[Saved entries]

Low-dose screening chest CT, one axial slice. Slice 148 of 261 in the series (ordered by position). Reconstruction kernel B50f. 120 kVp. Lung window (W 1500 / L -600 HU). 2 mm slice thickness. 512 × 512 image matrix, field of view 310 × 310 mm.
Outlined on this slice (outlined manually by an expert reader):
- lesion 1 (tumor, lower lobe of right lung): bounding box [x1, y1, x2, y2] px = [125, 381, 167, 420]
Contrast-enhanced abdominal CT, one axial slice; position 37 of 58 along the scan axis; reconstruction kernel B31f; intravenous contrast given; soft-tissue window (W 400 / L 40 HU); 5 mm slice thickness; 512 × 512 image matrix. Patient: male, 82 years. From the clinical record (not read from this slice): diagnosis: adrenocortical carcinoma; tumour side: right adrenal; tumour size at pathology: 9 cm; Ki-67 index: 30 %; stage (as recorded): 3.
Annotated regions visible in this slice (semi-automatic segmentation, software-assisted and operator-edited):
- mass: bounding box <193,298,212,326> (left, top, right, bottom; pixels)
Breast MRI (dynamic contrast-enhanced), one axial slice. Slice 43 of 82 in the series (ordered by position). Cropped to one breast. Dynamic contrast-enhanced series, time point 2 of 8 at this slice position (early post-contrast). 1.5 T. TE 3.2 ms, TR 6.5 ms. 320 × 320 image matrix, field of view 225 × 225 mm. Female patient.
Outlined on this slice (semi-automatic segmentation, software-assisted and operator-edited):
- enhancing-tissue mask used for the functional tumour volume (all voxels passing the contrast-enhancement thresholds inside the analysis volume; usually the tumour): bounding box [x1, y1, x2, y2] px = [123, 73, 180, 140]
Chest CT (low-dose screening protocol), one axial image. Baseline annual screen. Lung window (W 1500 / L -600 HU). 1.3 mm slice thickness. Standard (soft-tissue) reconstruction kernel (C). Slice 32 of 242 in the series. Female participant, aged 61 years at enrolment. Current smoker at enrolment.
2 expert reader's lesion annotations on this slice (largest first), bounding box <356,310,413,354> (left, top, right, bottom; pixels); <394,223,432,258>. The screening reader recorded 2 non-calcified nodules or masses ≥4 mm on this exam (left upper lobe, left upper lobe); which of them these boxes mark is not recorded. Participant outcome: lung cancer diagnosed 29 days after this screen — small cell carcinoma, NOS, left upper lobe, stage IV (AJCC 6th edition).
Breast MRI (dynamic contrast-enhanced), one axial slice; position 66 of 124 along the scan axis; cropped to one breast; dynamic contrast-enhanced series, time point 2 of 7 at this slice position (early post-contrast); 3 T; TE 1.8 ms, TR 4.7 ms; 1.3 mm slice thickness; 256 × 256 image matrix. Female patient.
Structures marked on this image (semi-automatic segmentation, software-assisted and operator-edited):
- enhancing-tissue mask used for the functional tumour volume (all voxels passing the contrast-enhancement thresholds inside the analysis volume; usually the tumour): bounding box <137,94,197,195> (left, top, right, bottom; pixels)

§ REQUIRED WORK: Return only the exact lines from the opening of the records through the line that contains "- lesion 1 (tumor, lower", both included.

§ RESPONSE BOX:
Low-dose screening chest CT, one axial slice. Slice 148 of 261 in the series (ordered by position). Reconstruction kernel B50f. 120 kVp. Lung window (W 1500 / L -600 HU). 2 mm slice thickness. 512 × 512 image matrix, field of view 310 × 310 mm.
Outlined on this slice (outlined manually by an expert reader):
- lesion 1 (tumor, lower lobe of right lung): bounding box [x1, y1, x2, y2] px = [125, 381, 167, 420]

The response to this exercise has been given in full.